Viewer used for rendering. Defaults to TetrisViewer.

None
Source code in jumanji/environments/packing/tetris/env.py
 79
 80
 81
 82
 83
 84
 85
 86
 87
 88
 89
 90
 91
 92
 93
 94
 95
 96
 97
 98
 99
100
101
102
103
104
105
106
107
108
109
110
def __init__(
    self,
    num_rows: int = 10,
    num_cols: int = 10,
    time_limit: int = 400,
    viewer: Optional[Viewer[State]] = None,
) -> None:
    """Instantiates a `Tetris` environment.

    Args:
        num_rows: number of rows of the 2D grid. Defaults to 10.
        num_cols: number of columns of the 2D grid. Defaults to 10.
        time_limit: time_limit of an episode, i.e. number of environment steps before
            the episode ends. Defaults to 400.
        viewer: `Viewer` used for rendering. Defaults to `TetrisViewer`.
    """
    if num_rows < 4:
        raise ValueError(f"The `num_rows` must be >= 4, but got num_rows={num_rows}")
    if num_cols < 4:
        raise ValueError(f"The `num_cols` must be >= 4, but got num_cols={num_cols}")
    self.num_rows = num_rows
    self.num_cols = num_cols
    self.padded_num_rows = num_rows + 3
    self.padded_num_cols = num_cols + 3
    self.TETROMINOES_LIST = jnp.array(TETROMINOES_LIST, jnp.int32)
    self.reward_list = jnp.array(REWARD_LIST, float)
    self.time_limit = time_limit
    super().__init__()
    self._viewer = viewer or TetrisViewer(
        num_rows=self.num_rows,
        num_cols=self.num_cols,
    )

action_spec: specs.MultiDiscreteArray cached property #

Returns the action spec. An action consists of two pieces of information: the amount of rotation (number of 90-degree rotations) and the x-position of the leftmost part of the tetromino.

Returns:

Type Description
MultiDiscreteArray

The action spec, which is a specs.MultiDiscreteArray object.

observation_spec: specs.Spec[Observation] cached property #

Specifications of the observation of the Tetris environment.

Returns:

Type Description
Spec[Observation]

Spec containing all the specifications for all the Observation fields: - grid: BoundedArray (jnp.int32) of shape (num_rows, num_cols). - tetromino: BoundedArray (bool) of shape (4, 4). - action_mask: BoundedArray (bool) of shape (NUM_ROTATIONS, num_cols). - step_count: DiscreteArray (num_values = time_limit) of shape ().

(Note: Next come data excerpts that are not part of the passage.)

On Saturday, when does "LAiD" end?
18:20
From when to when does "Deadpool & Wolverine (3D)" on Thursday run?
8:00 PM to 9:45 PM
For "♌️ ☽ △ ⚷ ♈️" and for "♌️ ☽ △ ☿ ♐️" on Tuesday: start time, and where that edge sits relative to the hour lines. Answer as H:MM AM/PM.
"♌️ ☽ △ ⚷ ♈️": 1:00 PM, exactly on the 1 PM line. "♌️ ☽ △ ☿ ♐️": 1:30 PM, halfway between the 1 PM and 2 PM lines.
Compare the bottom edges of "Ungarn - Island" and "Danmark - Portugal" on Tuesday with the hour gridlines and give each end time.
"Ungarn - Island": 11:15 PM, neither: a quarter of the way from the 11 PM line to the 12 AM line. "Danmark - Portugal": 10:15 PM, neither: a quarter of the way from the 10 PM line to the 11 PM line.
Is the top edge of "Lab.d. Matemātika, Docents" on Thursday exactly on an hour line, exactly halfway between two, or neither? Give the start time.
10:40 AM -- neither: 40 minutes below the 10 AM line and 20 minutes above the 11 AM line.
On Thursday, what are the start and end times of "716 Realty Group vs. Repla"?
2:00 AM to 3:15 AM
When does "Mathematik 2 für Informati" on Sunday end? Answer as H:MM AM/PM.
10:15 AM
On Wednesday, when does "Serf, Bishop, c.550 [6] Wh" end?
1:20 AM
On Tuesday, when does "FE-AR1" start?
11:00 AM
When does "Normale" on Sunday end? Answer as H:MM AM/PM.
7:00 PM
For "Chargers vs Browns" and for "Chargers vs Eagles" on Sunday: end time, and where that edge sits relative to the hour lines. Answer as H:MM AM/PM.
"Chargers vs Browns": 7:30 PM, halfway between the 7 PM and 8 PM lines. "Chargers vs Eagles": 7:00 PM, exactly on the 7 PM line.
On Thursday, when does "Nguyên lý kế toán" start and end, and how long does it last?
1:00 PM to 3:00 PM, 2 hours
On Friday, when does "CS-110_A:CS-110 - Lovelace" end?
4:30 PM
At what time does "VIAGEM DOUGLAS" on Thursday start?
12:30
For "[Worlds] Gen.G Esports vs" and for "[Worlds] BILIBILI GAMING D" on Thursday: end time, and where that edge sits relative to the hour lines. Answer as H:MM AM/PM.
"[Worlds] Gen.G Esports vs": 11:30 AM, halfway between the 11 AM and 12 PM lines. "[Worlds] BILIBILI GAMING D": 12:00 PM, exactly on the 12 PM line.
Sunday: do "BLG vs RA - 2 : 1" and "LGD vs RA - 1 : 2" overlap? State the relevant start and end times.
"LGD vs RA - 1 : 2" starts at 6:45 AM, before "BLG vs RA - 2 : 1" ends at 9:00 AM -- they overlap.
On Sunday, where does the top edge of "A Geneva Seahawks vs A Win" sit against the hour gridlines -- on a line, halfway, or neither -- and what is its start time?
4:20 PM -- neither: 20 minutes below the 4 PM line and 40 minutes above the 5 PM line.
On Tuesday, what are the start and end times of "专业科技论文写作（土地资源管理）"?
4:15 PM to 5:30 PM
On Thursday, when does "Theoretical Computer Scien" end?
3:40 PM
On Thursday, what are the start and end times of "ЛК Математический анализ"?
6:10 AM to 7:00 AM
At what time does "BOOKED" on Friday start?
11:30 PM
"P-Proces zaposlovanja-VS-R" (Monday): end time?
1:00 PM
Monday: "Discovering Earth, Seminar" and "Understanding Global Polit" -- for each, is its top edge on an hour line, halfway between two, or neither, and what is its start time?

animate(states, interval=100, save_path=None) #

Create an animation from a sequence of states. Args: states: sequence of State corresponding to subsequent timesteps. interval: delay between frames in milliseconds, default to 100. save_path: the path where the animation file should be saved. If it is None, the plot will not be saved. Returns: animation that can export to gif, mp4, or render with HTML.

Source code in jumanji/environments/packing/tetris/env.py
292
293
294
295
296
297
298
299
300
301
302
303
304
305
306
307
308
def animate(
    self,
    states: Sequence[State],
    interval: int = 100,
    save_path: Optional[str] = None,
) -> matplotlib.animation.FuncAnimation:
    """Create an animation from a sequence of states.
    Args:
        states: sequence of `State` corresponding to subsequent timesteps.
        interval: delay between frames in milliseconds, default to 100.
        save_path: the path where the animation file should be saved. If it is None, the plot
            will not be saved.
    Returns:
        animation that can export to gif, mp4, or render with HTML.
    """

    return self._viewer.animate(states, interval, save_path)

render(state) #

Render the given state of the environment. Args: state: State object containing the current environment state.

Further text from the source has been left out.